Source:

Robert Kafarski and Jennifer Vasquez operate WNET’s master control.
Station automation is nothing new, nor is the concept of asset management. However, since the introduction of automation and management systems more than a decade ago, many things have changed. These changes include widespread use of the Internet, high-speed networking and the availability of lower-cost data networks. Such new technologies allow systems and processes that were impossible just a few years ago. Industry pioneers in both the vendor and customer arenas have sought new products, technologies and systems to take advantage of these opportunities. New technologies also bring with them the challenge of new problems. Often, the solutions can be elusive. Typically, the larger the challenge, the more elusive the solution.
A new perspective on content
Such was the situation at THIRTEEN/WNET. Like most stations, it constantly faces the challenge of doing more with less. In this case, it means running not one but multiple program streams from a single, centralized automation system — a challenging situation, and one that is made more difficult by the fact that the system's ingest points are located many miles apart. The station is located in Manhattan, and its sister station, WLIW21, is located in Long Island. These stations supply viewers with several different program streams in both SD and HD through their digital and analog transmitters. The stations provide SD and HD feeds of their regular programming, a “World” channel, an educational “Kids” channel and a “Create” channel that encourages viewers to take a “hands-on approach to life.” Automation is the key that makes these multiple streams possible.

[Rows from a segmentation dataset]

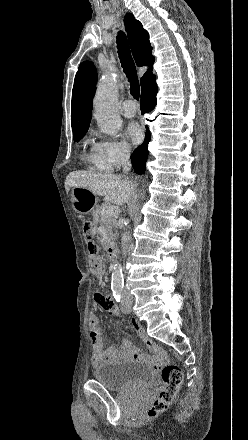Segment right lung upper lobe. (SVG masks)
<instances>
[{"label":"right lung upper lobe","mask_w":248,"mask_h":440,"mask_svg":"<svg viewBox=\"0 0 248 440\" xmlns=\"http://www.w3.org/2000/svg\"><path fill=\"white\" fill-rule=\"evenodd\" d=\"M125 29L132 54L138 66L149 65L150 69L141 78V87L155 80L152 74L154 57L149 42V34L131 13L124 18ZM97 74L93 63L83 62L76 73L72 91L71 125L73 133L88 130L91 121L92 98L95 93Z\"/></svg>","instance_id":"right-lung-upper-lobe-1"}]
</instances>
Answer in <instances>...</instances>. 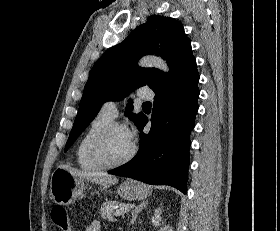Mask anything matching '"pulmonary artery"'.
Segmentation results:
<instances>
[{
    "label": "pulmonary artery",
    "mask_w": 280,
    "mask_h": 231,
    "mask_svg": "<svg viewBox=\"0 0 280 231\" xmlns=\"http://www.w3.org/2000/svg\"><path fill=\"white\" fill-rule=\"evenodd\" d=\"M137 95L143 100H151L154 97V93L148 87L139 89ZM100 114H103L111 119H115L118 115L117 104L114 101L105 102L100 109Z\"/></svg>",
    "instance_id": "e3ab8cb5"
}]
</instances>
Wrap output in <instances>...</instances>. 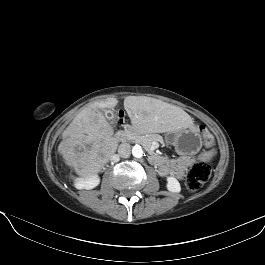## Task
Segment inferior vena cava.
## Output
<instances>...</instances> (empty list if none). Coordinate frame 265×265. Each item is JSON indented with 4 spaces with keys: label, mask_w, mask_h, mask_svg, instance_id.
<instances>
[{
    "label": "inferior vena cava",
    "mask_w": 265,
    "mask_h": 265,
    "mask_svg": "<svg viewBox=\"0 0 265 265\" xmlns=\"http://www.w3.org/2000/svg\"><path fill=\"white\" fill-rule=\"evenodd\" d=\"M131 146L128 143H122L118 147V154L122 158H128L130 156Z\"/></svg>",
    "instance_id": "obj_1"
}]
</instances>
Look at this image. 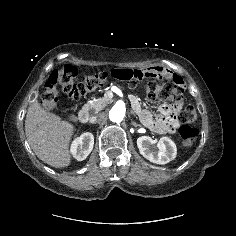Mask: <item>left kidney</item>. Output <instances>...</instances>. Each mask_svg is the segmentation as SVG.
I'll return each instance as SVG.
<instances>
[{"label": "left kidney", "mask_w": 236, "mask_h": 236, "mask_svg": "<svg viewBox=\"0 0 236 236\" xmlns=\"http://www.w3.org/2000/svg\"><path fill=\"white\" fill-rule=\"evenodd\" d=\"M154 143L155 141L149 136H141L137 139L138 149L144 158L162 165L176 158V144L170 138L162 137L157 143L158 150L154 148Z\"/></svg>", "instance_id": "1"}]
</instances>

...

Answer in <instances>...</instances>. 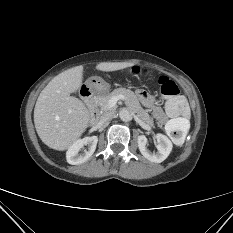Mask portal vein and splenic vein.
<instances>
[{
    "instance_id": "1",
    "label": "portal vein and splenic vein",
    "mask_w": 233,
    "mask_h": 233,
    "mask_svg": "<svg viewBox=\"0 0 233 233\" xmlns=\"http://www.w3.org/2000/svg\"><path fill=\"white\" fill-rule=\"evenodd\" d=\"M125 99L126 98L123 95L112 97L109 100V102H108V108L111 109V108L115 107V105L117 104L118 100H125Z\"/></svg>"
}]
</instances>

Work required:
Reproduce word for word the part of the station automation article that starts at "Station automation is" and stops after "elusive the solution.".

Answer to this problem:
Station automation is nothing new, nor is the concept of asset management. However, since the introduction of automation and management systems more than a decade ago, many things have changed. These changes include widespread use of the Internet, high-speed networking and the availability of lower-cost data networks. Such new technologies allow systems and processes that were impossible just a few years ago. Industry pioneers in both the vendor and customer arenas have sought new products, technologies and systems to take advantage of these opportunities. New technologies also bring with them the challenge of new problems. Often, the solutions can be elusive. Typically, the larger the challenge, the more elusive the solution.